● Problem statement
Could you output each line below exactly as it appears, excluding any pictures?

---

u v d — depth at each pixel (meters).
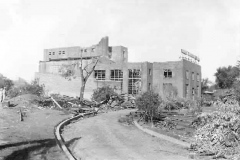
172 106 31.48
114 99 36.69
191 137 12.80
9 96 37.03
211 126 9.91
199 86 54.25
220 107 11.05
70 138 13.02
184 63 45.62
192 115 22.92
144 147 11.23
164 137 13.19
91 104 31.80
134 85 47.22
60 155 9.21
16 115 18.36
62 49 66.06
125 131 15.65
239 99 12.41
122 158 9.35
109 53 61.78
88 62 53.19
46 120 17.77
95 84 46.34
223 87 61.50
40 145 10.34
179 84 44.56
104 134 14.38
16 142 10.39
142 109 19.73
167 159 9.21
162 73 46.97
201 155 9.63
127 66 47.84
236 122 9.89
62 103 28.53
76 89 46.72
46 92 46.31
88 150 10.50
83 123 18.84
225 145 9.48
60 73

---

● Answer box
u v d — depth at each pixel (meters).
172 106 31.48
114 99 36.69
191 137 12.80
9 96 37.03
211 126 9.91
199 86 54.25
220 107 11.05
70 138 13.02
184 63 45.62
192 115 22.92
144 147 11.23
164 137 13.19
91 104 31.80
134 85 47.22
60 155 9.21
16 115 18.36
62 49 66.06
125 131 15.65
239 99 12.41
122 158 9.35
109 53 61.78
88 62 53.19
46 120 17.77
95 84 46.34
223 87 61.50
40 145 10.34
179 84 44.56
104 134 14.38
16 142 10.39
142 109 19.73
167 159 9.21
162 73 46.97
201 155 9.63
127 66 47.84
236 122 9.89
62 103 28.53
76 89 46.72
46 92 46.31
88 150 10.50
83 123 18.84
225 145 9.48
60 73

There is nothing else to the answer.